QE1, the first round of quantitative easing, ended in March 2010, and 10-year Treasury yields were just over 4 percent at the time. They declined to 2.5 percent before the Fed launched QE2 in November 2010.

When the second round of bond buying ended in June 2011, 10-year yields were above 3 percent, and steadily declined over the next three months to less than 2 percent when Operation Twist began in September.

Treasury yields were again below 2 percent when QE3 was launched about this time last year. And now, as tapering heralds the beginning of the end for QE3, yields are back up near 3 percent. Do you see a pattern here?
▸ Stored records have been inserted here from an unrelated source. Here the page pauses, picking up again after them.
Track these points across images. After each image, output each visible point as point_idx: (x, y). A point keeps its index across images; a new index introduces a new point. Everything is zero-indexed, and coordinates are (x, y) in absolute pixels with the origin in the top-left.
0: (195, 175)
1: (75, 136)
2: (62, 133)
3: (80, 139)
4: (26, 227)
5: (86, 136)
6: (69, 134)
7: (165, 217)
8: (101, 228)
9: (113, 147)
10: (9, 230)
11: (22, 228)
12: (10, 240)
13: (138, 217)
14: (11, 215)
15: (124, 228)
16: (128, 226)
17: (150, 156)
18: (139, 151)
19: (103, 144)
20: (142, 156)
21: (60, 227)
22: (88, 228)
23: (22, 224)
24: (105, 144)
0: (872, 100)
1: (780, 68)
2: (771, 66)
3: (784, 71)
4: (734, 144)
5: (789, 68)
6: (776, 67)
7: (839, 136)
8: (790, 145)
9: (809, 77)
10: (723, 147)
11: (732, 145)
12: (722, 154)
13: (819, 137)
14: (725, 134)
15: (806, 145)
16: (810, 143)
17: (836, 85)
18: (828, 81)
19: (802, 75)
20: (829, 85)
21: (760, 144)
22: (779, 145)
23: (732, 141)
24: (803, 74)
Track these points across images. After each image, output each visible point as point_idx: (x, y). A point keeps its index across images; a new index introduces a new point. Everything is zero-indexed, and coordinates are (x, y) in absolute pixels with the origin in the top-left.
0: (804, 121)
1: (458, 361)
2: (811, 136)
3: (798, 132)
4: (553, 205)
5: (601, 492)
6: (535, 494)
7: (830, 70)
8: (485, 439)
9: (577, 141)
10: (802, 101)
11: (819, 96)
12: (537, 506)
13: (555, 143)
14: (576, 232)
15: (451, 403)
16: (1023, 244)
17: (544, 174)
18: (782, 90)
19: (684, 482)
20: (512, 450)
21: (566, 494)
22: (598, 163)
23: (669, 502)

The reason: After each round of QE ended, investors reasoned (correctly, as it turns out) that the economy would inevitably slow again in the absence of stimulus, resulting in lower bond yields. And eventually another round of QE to help the economy avoid stall-speed would be needed.

Rinse, lather, repeat! This picture has played in a continuous loop since 2008.
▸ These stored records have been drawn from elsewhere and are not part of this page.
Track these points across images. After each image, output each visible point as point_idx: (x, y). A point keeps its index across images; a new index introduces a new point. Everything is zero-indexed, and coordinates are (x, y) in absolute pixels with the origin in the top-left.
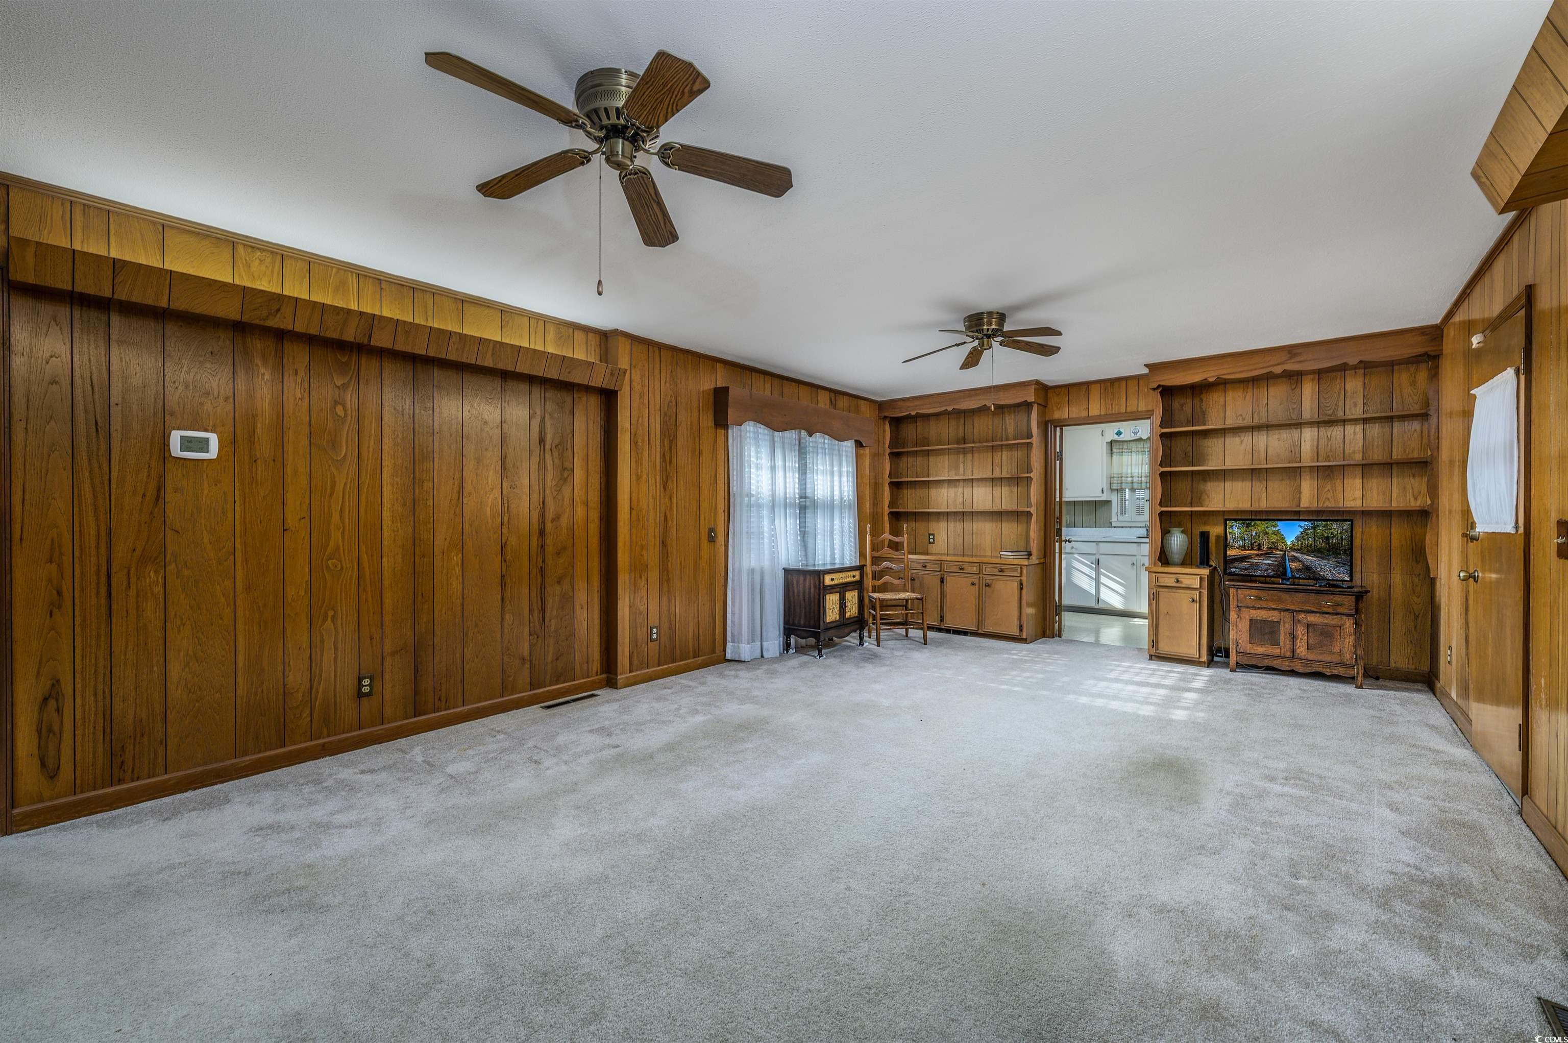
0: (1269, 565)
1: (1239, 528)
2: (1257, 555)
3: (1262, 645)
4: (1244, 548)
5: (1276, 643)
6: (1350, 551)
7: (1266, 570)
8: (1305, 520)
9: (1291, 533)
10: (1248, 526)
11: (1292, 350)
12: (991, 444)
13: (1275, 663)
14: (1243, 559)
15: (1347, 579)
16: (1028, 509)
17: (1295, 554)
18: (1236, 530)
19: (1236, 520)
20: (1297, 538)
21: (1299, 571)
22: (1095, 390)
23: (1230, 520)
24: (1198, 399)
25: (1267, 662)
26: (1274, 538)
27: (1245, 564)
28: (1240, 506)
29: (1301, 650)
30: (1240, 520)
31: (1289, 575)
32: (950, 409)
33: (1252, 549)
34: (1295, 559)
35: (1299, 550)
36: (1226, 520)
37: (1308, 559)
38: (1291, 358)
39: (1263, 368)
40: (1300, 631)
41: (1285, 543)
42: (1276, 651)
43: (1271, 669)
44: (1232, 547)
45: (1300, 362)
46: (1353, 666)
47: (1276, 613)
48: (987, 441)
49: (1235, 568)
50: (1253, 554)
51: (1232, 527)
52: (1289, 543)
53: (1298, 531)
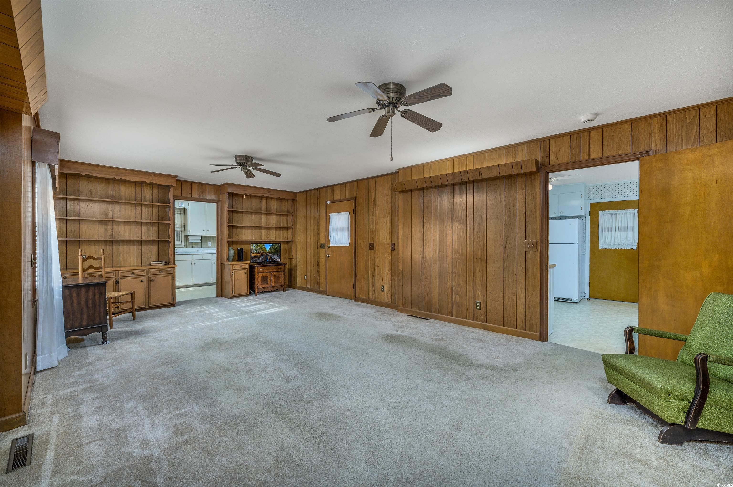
0: (263, 258)
1: (255, 246)
2: (260, 255)
3: (264, 285)
4: (256, 253)
5: (267, 283)
6: (280, 253)
7: (262, 260)
8: (271, 244)
9: (268, 247)
10: (257, 245)
11: (269, 190)
12: (134, 202)
13: (267, 290)
14: (256, 257)
15: (280, 260)
16: (168, 239)
17: (269, 254)
18: (254, 247)
19: (254, 244)
20: (269, 249)
21: (270, 259)
22: (194, 186)
23: (252, 244)
24: (234, 199)
25: (265, 290)
26: (264, 249)
27: (256, 259)
28: (247, 239)
29: (273, 284)
30: (255, 244)
31: (267, 261)
32: (118, 178)
33: (258, 253)
34: (269, 256)
35: (269, 253)
36: (251, 244)
37: (272, 255)
38: (268, 192)
39: (262, 194)
40: (273, 277)
41: (266, 251)
42: (267, 286)
43: (266, 292)
44: (253, 253)
45: (271, 194)
46: (284, 285)
47: (267, 273)
48: (131, 200)
49: (253, 260)
50: (258, 255)
51: (253, 246)
52: (267, 251)
53: (269, 247)
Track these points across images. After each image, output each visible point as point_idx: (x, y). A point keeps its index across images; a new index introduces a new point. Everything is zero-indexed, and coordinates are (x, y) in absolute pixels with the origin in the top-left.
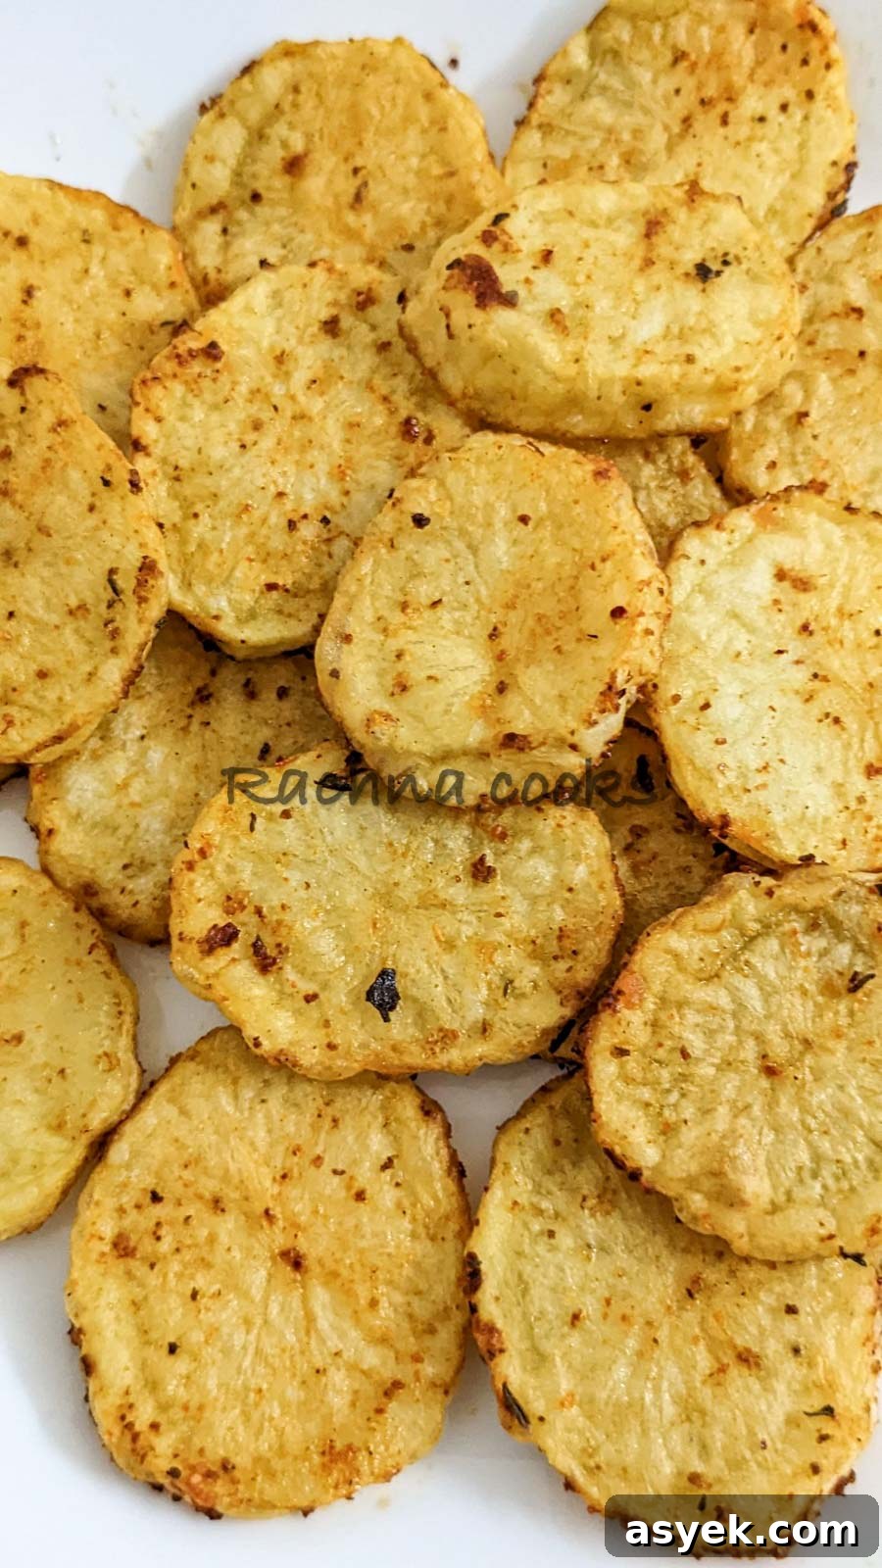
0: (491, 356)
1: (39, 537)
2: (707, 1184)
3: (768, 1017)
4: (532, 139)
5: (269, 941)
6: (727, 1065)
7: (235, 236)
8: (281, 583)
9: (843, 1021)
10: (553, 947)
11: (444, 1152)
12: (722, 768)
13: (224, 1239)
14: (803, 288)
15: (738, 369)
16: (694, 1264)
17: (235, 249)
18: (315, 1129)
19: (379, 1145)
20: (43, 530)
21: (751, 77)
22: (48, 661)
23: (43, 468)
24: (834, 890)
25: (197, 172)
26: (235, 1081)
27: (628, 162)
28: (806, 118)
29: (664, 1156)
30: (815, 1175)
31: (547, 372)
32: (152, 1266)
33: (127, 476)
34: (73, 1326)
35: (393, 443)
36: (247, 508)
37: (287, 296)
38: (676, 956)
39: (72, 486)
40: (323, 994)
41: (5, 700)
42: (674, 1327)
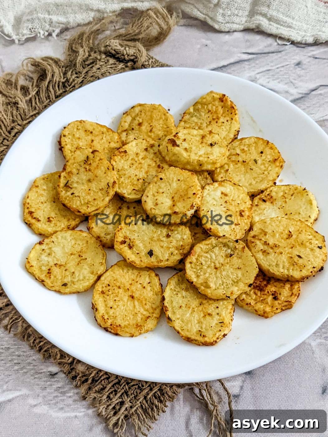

Granted, it could be different this time. The U.S. economy may finally be ready to stand on its own two feet without the need for monetary stimulus and accelerate from here, despite the headwinds that higher interest rates are already inflecting both at home and abroad. Call me skeptical.

The Terrible Twos

Historically, when key economic data points fall below a 2 percent growth rate, the economy is stalling and at risk of recession within a year. They include:

* GDP, which is expanding only 1.6 percent annually …

* Disposable personal income, up just 0.8 percent …

* Real consumer spending, which is growing at an annual rate of 1.7 percent.

These are the terrible-two indicators for the U.S. economy. And the graph below shows our economy remains perilously close to stall-speed right now.




This leads us back full circle to the hubbub over Fed tapering. Does tapering really mean tighter monetary policy? I don’t think so, but to understand why, recall that in past business cycles the Fed usually begins tightening monetary policy because the economy is growing too fast.

The Fed overreacts to the threat of accelerating inflation by hiking interest rates too quickly until growth gets choked off, the economy contracts, and then interest rates fall again.

The current cycle is quite unique in that the Fed has gone out of its way to be ultra-accommodative in holding the Fed funds rate near zero since 2008 — even adding multiple rounds of QE for good measure —  and still our economy remains near stall-speed.

Judging from the dismal economic data shown above, there isn’t much risk of the Fed tightening rates too soon this time around. In fact, the Fed is on record saying it won’t even consider raising the fed funds rate until unemployment is below 6.5 percent, down from 7.3 percent now.

I expect the Fed to eventually follow its widely telegraphed tapering plan by reducing asset-purchases only gradually until QE3 completely winds down by next summer, just as Bernanke has stated.

But even when tapering finally begins, it’s not the same as tightening, and interest-rate increases are even farther away. If that’s the case, and economic data remain soft or take a turn for the worse, then 10-year Treasury yields near 3 percent look too high in the near term.

Another global-slowdown scare would hit the replay button on the same old picture show we’ve seen since 2008. Recession fears, perhaps from Europe (again), emerging markets or even weaker-than-expected U.S. growth, could easily send bond yields lower again as rumors surface of another round of QE from the Fed.

Ben will be a tough act to follow. I wonder what Janet Yellen has up her sleeve?